Facial Keypoint Detection with Neural Networks

By Cameron Hui, chui3@berkeley.edu

Overview

This project focuses on using neural networks to detect key points in a facial plane.

Part 1: Nose Tip Detection

This section splits the Danes dataset and its nose facial keypoints to train a model to predict nose data points for the test set. I implementated a Dataloader class to get the images and their nose point data. Here are some images plotted with ground-truth nose keypoints.

Ground truth nose keypoints plotted

Then, I created a convolutional neural network with 3 convolutional layers, 12, 24, and 32 layers, and kernel sizes 7x7, 5x5, and 3x3, respectively. I defined my prediction loss using MSE, and then trained it on the training set (first 32 people) for 25 epochs.

Training and Validation MSE loss over 25 epochs

For the images that detect the nose incorrectly, I believe this occurs because there are not as many images that train on angled facial expressions or are outliers. Comparing the two men whose heads are turned at 3/4 angle, I think the error occurs because the second man has a more prominent nasolabial fold which may influence the training and cause the neural network to mistake it for the tip of the nose.

Images that detect correctly
Images that detect incorrectly

I tested changing my hyperparameters (learning rate and filter size) and the results were actually better...

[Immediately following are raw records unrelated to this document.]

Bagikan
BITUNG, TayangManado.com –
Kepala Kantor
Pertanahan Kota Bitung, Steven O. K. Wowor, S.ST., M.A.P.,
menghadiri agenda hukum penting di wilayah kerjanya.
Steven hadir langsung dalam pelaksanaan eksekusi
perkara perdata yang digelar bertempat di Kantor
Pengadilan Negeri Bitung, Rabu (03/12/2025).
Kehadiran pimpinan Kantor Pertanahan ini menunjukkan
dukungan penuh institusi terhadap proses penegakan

Before and after changing hyperparameters (learning rate from 0.001 to 0.005, and filter size 5x5)
New MSE after changing hyperparameters

Part 2: Full Facial Keypoints Detection

In this section, I expanded upon part 1 to train a set that predicted all 58 facial keypoints on a face. I rewrote my Dataloader to import all the points of the face and plot them. To augment my data, I randomly rotated my faces and their points to be considered as extra data for the training set.

Ground truth keypoints plotted

For the images that detect the full face incorrectly, this may have to do with the lighting on the faces, which is darker / not as evenly lit as the successful matches. It also might have been an error on my part, as it seems like the predicted points look like they're the same, which might mean that I didn't plot the output points correctly.

Images that detect correctly
Images that detect incorrectly

For my training hyperparameters, I used 5 layers with 12, 16, 20, 24, and 28 channels, with 7x7 to 3x3 kernel size for each layer (7x7, 6x6, 5x5, and so on.) I used ReLU for nonlinearity and maxpool layers as well.